The two have broadly similar resource requirements (402 ALUTs and 190 registers for the case statement vs 437 ALUTs and 184 registers for the if version) - SuperRT uses the if version for no particular reason other than that it was the one I wrote first.

This code calculates 1/sqrt(val), and from there sqrt(val), but it can also be used to calculate 1/val simply by taking the square of the result, thus giving (1/sqrt(val))^2 and yielding 1/val. Once we have a means of calculating 1/val, division becomes a simple question of taking the reciprocal of the divider and then multiplying.

Just in case anyone happens upon this and wants to use any of the code in this article in their own project (bearing in mind the warning at the top of this page about my Verilog skills!), please feel free to do so - for the sake of avoiding any confusion, I’ll officially put the code snippets here under the 0BSD license:

Copyright © 2021 by Ben Carter ben@shironekolabs.com

Permission to use, copy, modify, and/or distribute this software for any purpose with or without fee is hereby granted.
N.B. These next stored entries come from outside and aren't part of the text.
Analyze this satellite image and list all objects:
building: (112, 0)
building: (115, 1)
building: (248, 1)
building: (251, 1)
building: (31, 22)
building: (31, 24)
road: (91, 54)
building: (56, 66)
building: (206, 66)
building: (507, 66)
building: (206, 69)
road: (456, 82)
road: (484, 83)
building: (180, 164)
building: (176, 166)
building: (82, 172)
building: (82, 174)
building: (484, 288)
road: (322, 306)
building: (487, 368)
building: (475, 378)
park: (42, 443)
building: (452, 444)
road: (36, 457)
THE SOFTWARE IS PROVIDED “AS IS” AND THE AUTHOR DISCLAIMS ALL WARRANTIES WITH REGARD TO THIS SOFTWARE INCLUDING ALL IMPLIED WARRANTIES OF MERCHANTABILITY AND FITNESS. IN NO EVENT SHALL THE AUTHOR BE LIABLE FOR ANY SPECIAL, DIRECT, INDIRECT, OR CONSEQUENTIAL DAMAGES OR ANY DAMAGES WHATSOEVER RESULTING FROM LOSS OF USE, DATA OR PROFITS, WHETHER IN AN ACTION OF CONTRACT, NEGLIGENCE OR OTHER TORTIOUS ACTION, ARISING OUT OF OR IN CONNECTION WITH THE USE OR PERFORMANCE OF THIS SOFTWARE.